GCP with Dataflow - PubSub - BigQuery
Description
This Python project set up the following working components on Google Cloud Platform (GCP)
-
Publishing messages name, action, and created_at timestamp to a GCP topic
-
Subscribing the messages to from the topic's subscription and print out the msg
-
An apache beam dataflow that perform the following tasks
- accepts input arguments to listen to a GCP topic or subscription
- accepts input arguments to save the event data to big query with some data transformation
- perform streaming analytic with a 10-second window and 30 minute allowed lateness watermark
- the streaming analytic aggregate the number of time a name is mentioned within the window and print it out
Prerequisites
In order to run this code, you will need the following set up
- A working GCP project with BigQuery, PubSub, and Dataflow enabled
- Install and initialize GCP Cloud SDK: https://cloud.google.com/sdk/docs/
- A service account that have the appropriate permission to read and write to the above services
- Without the service account, you can use the default google credentials as well
- In BigQuery console window, create a dataset named "CoreTest" and a table named "dataflow_mvp"

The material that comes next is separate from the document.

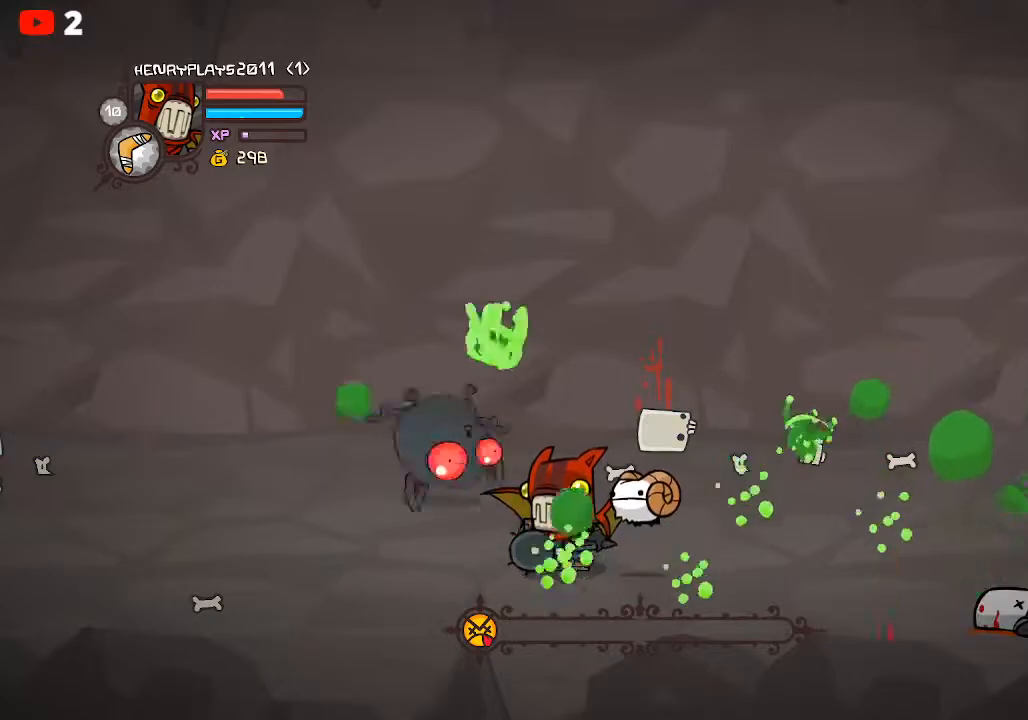
{"buttons": [], "left_stick": "center", "events": []}
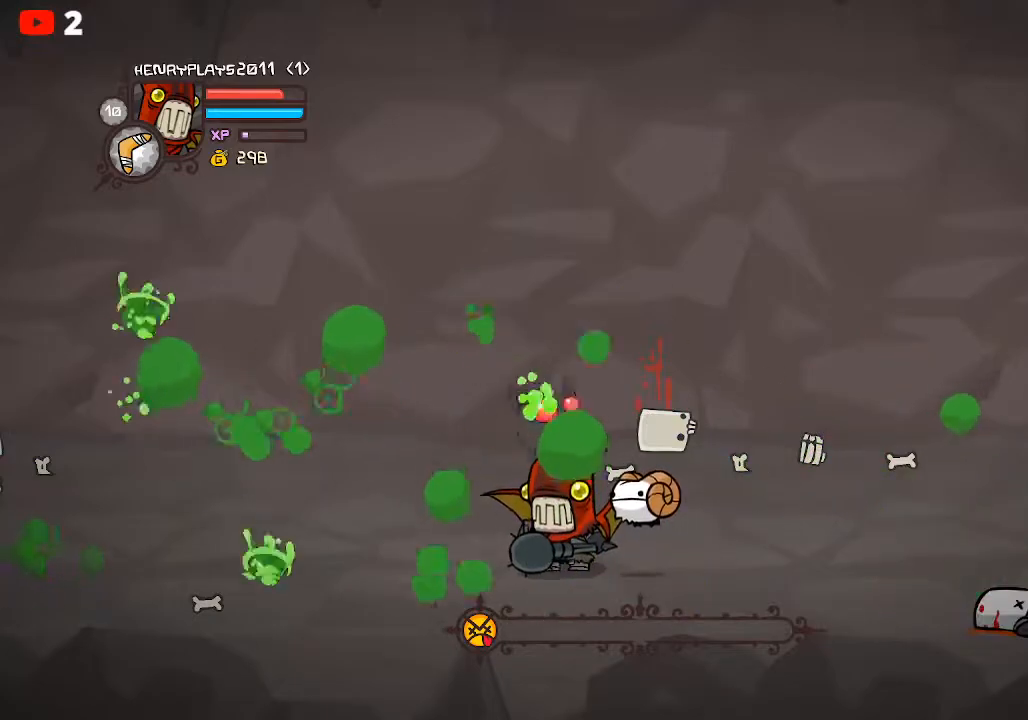
{"buttons": [], "left_stick": "up-right", "events": [[467, "left_stick", "up-right"]]}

- The table schema can be referred inside mvp.py file toward the end of the source code
- Create a .env file with the following keys
- GCP_DEFAULT_CREDENTIALS=the absolute path of your credential json file
- TOPIC_ID=GCP topic id name only
- SUBSCRIPTION_ID=GCP subscription id name only
Structure
-
pubSubMessage folder contain two python files
- publish.py is used to publish events to a topic
- subscribe.py is used to subscribe events from the topic's subscription
-
mvp.py is an apache beam code which retrieves data from the subscription or a topic
- it allows watermark and 30 minute lateness
- it processes created_at format so that big query can accept as streaming insert
- it saves the output to bigquery to CoreTest.dataflow_mvp
- it aggregates name and number of action per name per window batch and print it out
-
Dataflow getting started example provided from Apache Beam
Usages
This section assumes you already complete all the prerequisites mentioned above From this point, we will simulate all the components using Terminal interface. The dataflow will also run via DirectRunner instead of deploying to GCP dataflow. You can deploy the apache beam code to dataflow runner if you prefer. Make sure to provide the appropriate credentials. Refer to Dataflow Python Quickstart
-
After turning on virtualenv and install the dependencies, turn on the component to publish events
cd pubSubMessages python publish.py
-
Optional: In a different window, turn on the component to subscribe to the events
cd pubSubMessgaes python subscribe.py
-
To turn on dataflow runner, first provide default GCP credentials to your terminal window
export GOOGLE_APPLICATION_CREDENTIALS="<absolute path of the credential json file>"
-
then run the dataflow with DirectRunner
python -m mvp --output_table <project-id>:<dataset-id>.<table-id> --input_subscription projects/<project-id>/subscriptions/<subscription-id>
Deploy on GCP
-
More detail from GCP Flex Template example
-
Set shell environment variables
export REGION="us-central1" export SUBSCRIPTION="<your_subscription_name>" export PROJECT="<your_project_name>" export DATASET="<your_dataset_name>" export TABLE="<your_table_name" export BUCKET="<you_gcp_storage_bucket_name>"
-
Docker Build the template. In this case, the image name is tri-beam
export TEMPLATE_IMAGE="gcr.io/$PROJECT/dataflow/tri-beam:latest" gcloud builds submit --tag "$TEMPLATE_IMAGE"
-
Create the template json. In this case, the template json file name is tri-beam
export TEMPLATE_PATH="gs://$BUCKET/test/templates/tri-beam.json" gcloud dataflow flex-template build $TEMPLATE_PATH \ --image "$TEMPLATE_IMAGE" \ --sdk-language "PYTHON" \ --metadata-file "metadata.json"
-
Running Dataflow flex template. In this case, the job name is tri-beam-
gcloud dataflow flex-template run "tri-beam-`date +%Y%m%d-%H%M%S`" \ --template-file-gcs-location "$TEMPLATE_PATH" \ --parameters input_topic="projects/$PROJECT/topics/$TOPIC" \ --parameters output_table="$PROJECT:$DATASET.$TABLE" \ --region "$REGION"